Jack
- First edition cover
- Author: Marilynne Robinson
- Audio read by: Adam Verner
- Language: English
- Set in: St. Louis, Missouri
- Publisher: Farrar, Straus and Giroux
- Publication date: September 29, 2020
- Publication place: United States
- Media type: Print (hardcover), e-book, audio
- Pages: 320
- ISBN: 978-0-374-27930-1 (hardcover)
- OCLC: 1136958758
- Dewey Decimal: 813/.54
- LC Class: PS3568.O3125 J33 2020
- Preceded by: Lila

= Jack (Robinson novel) =

Novel by Marilynne Robinson

Jack is a novel by Marilynne Robinson, published on September 29, 2020, by Farrar, Straus and Giroux.

It is Robinson's fifth novel and her fourth in the Gilead sequence, preceded by Gilead (2004), Home (2008), and Lila (2014). It focuses on John Ames "Jack" Boughton, the troubled son of Robert Boughton. He was named after Robert's friend Reverend John Ames, the subject of Gilead (2004). It tells the story of the courtship of Della Miles and Jack Boughton, an interracial couple in post-World War II St. Louis, Missouri. It is a third-person narrative, but is more closely aligned with Jack's psyche.

==Reception==
In its starred review, Publishers Weekly praised the novel's dialogue and Robinson's "masterly prose and musings on faith."

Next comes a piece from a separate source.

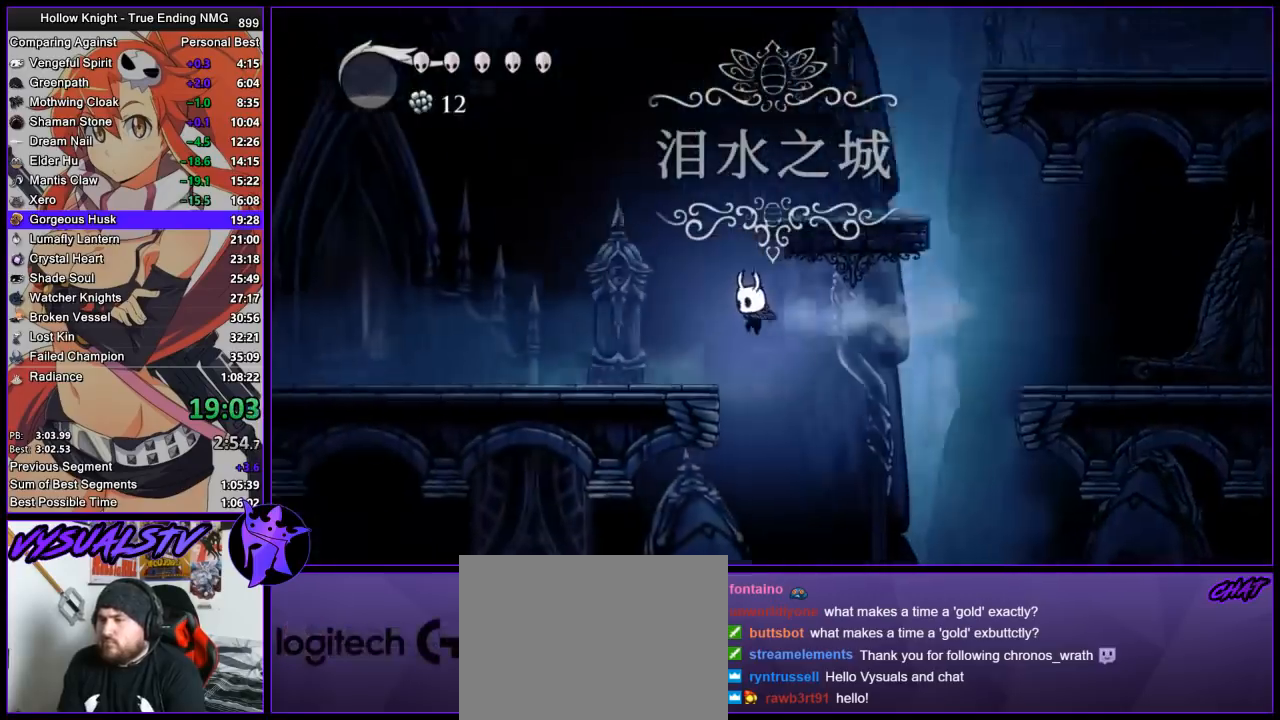
{"buttons": ["R2"], "left_stick": "left", "right_stick": "center", "button_events": [[33, "R2", "up"], [133, "R2", "down"], [200, "R2", "up"], [267, "R2", "down"]]}
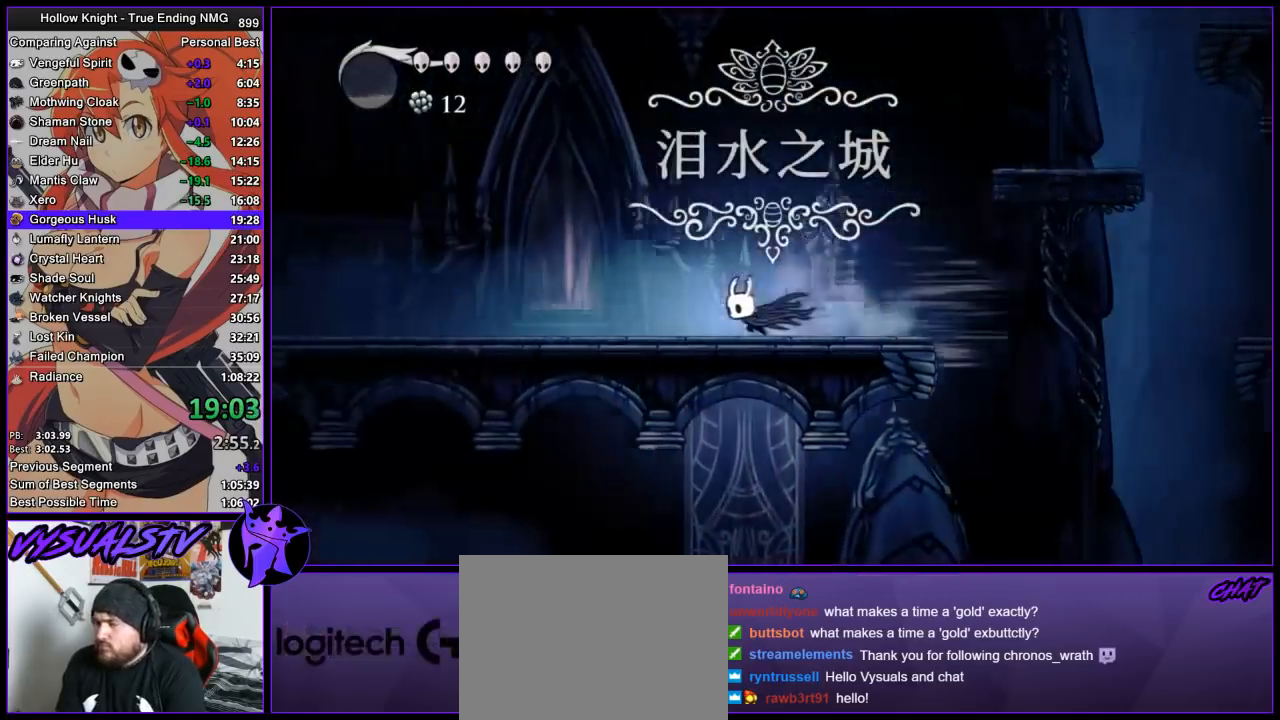
{"buttons": ["DPAD_UP"], "left_stick": "left", "right_stick": "center", "button_events": [[100, "R2", "up"], [467, "DPAD_UP", "down"]]}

In its starred review, Kirkus Reviews called the novel an "elegantly written proof of the thesis that love conquers all—but not without considerable pain."

Writing for The New York Times Book Review, Elaine Showalter praised Jack's dialogue for "winningly" representing his "redemption and development, his sensitivity and sardonic humor."

Ron Charles of The Washington Post criticized the novel's "asymmetrical" focus on Jack for diminishing Della's character.

Claire Lowdon of The Times felt the novel was the weakest in the Gilead series, criticizing its dialogue for being "burdened with too much of the philosophical and theological debate."

The novel was longlisted for the Andrew Carnegie Medal for Excellence in Fiction.

==Film adaptation==
In October 2023, Martin Scorsese announced intentions to adapt Jack into a feature film.